| WORK REQUIRED |
Tally the lines below that include "AIRFREE" and give only the total.

| INFORMATION SUPPLIED |
▽
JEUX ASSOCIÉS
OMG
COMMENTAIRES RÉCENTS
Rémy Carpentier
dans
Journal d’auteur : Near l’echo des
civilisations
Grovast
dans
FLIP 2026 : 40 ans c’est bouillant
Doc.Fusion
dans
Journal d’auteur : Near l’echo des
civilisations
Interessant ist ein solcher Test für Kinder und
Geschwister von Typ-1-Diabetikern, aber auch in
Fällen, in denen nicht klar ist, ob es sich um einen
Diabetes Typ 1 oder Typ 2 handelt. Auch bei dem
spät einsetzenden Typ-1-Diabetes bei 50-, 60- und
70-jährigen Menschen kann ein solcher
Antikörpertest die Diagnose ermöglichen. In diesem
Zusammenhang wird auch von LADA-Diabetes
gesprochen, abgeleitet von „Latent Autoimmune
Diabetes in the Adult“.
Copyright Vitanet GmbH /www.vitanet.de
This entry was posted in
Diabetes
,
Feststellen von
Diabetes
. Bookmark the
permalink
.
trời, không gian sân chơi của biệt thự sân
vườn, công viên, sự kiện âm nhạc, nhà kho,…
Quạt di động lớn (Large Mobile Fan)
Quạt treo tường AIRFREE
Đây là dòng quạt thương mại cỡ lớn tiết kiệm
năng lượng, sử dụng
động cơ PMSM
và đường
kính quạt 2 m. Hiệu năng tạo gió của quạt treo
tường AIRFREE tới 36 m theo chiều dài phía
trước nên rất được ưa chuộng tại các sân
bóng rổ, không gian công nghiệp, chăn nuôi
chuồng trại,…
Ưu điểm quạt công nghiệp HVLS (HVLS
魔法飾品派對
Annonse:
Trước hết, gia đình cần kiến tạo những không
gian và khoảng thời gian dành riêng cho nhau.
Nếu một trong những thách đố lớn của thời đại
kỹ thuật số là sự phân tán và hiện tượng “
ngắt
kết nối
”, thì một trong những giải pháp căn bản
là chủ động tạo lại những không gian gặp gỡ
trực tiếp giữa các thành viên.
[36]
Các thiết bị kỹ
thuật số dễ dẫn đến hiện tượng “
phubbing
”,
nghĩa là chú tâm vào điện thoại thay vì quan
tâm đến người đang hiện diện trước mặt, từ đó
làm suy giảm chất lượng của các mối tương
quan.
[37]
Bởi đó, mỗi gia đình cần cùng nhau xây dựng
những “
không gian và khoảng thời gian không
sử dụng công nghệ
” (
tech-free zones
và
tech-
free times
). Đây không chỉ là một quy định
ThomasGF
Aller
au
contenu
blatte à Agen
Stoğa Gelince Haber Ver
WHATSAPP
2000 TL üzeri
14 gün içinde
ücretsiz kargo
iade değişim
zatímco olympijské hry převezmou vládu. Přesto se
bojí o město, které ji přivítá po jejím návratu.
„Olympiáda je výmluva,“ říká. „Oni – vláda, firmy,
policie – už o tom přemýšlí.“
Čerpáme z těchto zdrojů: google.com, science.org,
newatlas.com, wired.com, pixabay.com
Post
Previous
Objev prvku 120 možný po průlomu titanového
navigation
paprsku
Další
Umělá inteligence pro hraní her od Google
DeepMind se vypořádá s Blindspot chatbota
△
| TASK ANSWER |
2